Data entries:
::::
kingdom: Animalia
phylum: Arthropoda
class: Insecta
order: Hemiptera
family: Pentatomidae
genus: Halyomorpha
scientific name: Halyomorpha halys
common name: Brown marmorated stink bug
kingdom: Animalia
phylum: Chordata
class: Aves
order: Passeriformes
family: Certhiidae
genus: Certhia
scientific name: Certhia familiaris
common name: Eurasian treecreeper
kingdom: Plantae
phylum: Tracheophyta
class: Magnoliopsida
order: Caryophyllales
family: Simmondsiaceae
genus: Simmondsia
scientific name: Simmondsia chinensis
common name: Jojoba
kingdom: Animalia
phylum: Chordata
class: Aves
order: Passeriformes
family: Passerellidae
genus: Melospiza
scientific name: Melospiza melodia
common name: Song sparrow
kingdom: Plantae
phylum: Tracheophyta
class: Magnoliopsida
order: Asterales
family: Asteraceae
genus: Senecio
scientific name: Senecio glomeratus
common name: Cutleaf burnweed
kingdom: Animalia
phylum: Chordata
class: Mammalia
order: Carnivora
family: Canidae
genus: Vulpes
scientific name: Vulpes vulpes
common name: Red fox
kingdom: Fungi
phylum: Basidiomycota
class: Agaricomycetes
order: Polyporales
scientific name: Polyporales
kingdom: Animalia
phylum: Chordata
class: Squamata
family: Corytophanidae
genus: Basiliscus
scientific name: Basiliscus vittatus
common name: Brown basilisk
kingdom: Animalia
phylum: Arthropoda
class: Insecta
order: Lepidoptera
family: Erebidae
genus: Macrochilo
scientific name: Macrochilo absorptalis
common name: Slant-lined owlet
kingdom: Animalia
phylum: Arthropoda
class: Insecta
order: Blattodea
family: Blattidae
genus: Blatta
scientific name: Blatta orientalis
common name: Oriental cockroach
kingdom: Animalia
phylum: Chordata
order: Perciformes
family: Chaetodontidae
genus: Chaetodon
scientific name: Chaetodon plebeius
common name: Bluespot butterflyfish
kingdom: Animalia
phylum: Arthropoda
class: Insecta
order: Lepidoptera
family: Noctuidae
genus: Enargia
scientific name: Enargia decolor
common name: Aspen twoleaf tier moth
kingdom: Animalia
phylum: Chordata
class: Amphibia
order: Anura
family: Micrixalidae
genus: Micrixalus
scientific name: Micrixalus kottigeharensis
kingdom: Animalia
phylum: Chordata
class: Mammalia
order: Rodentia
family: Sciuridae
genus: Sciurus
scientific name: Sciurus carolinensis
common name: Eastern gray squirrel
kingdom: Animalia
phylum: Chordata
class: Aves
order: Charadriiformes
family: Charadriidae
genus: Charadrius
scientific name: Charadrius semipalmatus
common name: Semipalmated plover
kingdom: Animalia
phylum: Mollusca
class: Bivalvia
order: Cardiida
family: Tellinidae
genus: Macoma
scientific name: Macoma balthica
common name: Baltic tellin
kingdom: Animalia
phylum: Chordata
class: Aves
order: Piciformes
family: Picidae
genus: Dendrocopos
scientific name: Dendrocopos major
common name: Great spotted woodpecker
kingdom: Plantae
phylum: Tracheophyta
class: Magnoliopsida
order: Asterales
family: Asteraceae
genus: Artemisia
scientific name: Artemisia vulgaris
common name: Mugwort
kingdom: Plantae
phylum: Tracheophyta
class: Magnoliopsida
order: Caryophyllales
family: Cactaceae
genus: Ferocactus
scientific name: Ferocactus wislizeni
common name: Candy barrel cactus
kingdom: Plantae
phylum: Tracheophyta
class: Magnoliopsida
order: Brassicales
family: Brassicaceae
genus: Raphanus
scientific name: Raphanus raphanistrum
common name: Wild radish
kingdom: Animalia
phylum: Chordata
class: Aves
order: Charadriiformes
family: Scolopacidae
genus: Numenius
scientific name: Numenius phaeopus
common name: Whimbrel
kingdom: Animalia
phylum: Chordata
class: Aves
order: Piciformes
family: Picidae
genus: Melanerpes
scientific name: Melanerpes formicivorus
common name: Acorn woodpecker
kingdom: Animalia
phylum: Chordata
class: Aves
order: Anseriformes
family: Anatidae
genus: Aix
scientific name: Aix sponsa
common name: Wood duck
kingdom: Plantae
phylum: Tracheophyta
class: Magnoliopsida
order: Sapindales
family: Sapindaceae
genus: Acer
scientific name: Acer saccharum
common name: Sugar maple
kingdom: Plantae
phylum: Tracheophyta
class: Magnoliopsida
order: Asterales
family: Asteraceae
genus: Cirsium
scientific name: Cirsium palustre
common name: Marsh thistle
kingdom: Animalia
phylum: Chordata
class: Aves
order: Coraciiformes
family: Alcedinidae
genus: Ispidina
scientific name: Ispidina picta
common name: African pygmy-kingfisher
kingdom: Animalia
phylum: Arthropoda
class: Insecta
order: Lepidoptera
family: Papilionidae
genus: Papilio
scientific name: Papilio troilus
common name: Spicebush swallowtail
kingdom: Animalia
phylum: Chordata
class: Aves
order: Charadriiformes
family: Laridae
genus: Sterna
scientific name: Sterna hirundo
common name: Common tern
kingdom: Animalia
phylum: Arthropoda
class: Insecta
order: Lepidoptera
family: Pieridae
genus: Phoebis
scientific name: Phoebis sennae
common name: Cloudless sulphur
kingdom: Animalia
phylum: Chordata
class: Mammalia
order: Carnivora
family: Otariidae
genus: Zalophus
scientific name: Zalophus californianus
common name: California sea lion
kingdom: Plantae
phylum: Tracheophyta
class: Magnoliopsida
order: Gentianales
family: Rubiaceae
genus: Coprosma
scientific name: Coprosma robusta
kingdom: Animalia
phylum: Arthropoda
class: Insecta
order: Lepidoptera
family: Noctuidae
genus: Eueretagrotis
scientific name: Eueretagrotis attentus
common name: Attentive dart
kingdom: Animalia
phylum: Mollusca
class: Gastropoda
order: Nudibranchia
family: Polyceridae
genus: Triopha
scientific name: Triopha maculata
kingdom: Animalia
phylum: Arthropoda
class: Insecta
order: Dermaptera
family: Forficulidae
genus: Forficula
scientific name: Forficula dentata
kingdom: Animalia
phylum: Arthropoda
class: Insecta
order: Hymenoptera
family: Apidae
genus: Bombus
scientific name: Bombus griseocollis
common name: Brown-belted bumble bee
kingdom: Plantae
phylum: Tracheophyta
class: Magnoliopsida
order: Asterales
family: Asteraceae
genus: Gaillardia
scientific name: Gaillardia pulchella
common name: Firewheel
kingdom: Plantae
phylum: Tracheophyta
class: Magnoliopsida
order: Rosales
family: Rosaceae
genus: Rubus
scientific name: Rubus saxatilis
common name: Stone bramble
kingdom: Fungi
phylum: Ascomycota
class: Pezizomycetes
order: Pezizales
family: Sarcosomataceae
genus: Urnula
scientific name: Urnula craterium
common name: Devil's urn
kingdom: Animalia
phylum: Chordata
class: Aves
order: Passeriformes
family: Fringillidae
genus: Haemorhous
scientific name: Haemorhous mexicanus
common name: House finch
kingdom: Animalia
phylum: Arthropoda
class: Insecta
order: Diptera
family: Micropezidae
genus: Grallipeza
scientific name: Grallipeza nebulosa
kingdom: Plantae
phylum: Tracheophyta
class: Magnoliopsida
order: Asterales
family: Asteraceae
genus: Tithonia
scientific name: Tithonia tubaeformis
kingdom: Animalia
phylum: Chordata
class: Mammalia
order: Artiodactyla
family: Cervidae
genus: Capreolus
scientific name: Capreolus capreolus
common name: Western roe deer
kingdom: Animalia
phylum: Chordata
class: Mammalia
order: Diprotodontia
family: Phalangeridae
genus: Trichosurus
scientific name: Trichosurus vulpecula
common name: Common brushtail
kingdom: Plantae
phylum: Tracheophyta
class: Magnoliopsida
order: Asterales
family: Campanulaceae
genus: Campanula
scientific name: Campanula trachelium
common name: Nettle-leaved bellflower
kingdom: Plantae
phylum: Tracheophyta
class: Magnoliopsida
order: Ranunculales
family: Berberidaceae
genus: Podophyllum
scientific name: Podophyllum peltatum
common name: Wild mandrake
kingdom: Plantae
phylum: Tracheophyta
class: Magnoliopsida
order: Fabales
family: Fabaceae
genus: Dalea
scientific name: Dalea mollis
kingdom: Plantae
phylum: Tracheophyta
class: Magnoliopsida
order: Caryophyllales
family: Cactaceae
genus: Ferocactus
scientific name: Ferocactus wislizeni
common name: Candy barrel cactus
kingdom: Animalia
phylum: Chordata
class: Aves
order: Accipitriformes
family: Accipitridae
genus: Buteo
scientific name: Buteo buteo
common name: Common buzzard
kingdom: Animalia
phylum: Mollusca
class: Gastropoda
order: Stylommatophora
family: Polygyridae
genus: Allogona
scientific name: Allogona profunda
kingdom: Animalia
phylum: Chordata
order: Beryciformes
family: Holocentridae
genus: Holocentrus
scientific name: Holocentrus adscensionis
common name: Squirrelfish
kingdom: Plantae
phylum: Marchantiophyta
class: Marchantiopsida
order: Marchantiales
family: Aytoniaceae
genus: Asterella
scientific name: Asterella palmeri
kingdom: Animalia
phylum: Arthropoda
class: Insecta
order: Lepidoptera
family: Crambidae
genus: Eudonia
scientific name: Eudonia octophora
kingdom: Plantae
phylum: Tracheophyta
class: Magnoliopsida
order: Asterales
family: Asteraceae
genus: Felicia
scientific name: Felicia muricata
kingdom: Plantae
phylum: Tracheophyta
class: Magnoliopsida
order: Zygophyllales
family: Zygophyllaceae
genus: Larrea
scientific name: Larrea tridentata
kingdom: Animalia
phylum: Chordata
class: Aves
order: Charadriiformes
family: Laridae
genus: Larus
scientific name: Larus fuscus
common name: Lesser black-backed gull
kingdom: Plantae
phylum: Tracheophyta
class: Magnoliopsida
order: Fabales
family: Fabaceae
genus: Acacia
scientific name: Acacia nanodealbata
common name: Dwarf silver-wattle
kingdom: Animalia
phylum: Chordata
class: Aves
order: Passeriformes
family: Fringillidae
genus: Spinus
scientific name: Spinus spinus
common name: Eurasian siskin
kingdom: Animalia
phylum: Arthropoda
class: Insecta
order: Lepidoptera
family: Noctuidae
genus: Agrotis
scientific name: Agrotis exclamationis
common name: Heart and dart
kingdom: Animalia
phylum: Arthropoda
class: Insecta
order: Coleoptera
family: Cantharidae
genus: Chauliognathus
::::
TASK:
Could you arrange the items from the line containing "scientific name: Agrotis exclamationis" through the end of the items, inclusive, as a two-column CSV with the headers field and value? Put one row per item, with each entry in its own double-quoted field and any line breaks replaced by spaces.

RESULT FOR THIS EXERCISE:
field,value
"scientific name:","Agrotis exclamationis"
"common name:","Heart and dart"
"kingdom:","Animalia"
"phylum:","Arthropoda"
"class:","Insecta"
"order:","Coleoptera"
"family:","Cantharidae"
"genus:","Chauliognathus"